Can you rewrite the records below with every "pixels" changed to "px" and nothing else altered?

EXTRACTED RECORDS:
# # # # #

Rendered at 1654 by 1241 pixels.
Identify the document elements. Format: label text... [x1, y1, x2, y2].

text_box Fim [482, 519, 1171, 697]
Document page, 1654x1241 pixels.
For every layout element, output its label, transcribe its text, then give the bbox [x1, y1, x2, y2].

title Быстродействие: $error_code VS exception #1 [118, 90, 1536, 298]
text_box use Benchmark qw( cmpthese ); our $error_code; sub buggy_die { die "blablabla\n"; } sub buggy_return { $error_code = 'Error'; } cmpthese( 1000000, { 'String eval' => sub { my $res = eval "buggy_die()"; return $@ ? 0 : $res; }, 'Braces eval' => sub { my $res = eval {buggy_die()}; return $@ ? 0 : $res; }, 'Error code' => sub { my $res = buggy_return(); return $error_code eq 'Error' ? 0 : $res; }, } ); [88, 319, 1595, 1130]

# # # # #

TASK RESPONSE:
Rendered at 1654 by 1241 px.
Identify the document elements. Format: label text... [x1, y1, x2, y2].

text_box Fim [482, 519, 1171, 697]
Document page, 1654x1241 px.
For every layout element, output its label, transcribe its text, then give the bbox [x1, y1, x2, y2].

title Быстродействие: $error_code VS exception #1 [118, 90, 1536, 298]
text_box use Benchmark qw( cmpthese ); our $error_code; sub buggy_die { die "blablabla\n"; } sub buggy_return { $error_code = 'Error'; } cmpthese( 1000000, { 'String eval' => sub { my $res = eval "buggy_die()"; return $@ ? 0 : $res; }, 'Braces eval' => sub { my $res = eval {buggy_die()}; return $@ ? 0 : $res; }, 'Error code' => sub { my $res = buggy_return(); return $error_code eq 'Error' ? 0 : $res; }, } ); [88, 319, 1595, 1130]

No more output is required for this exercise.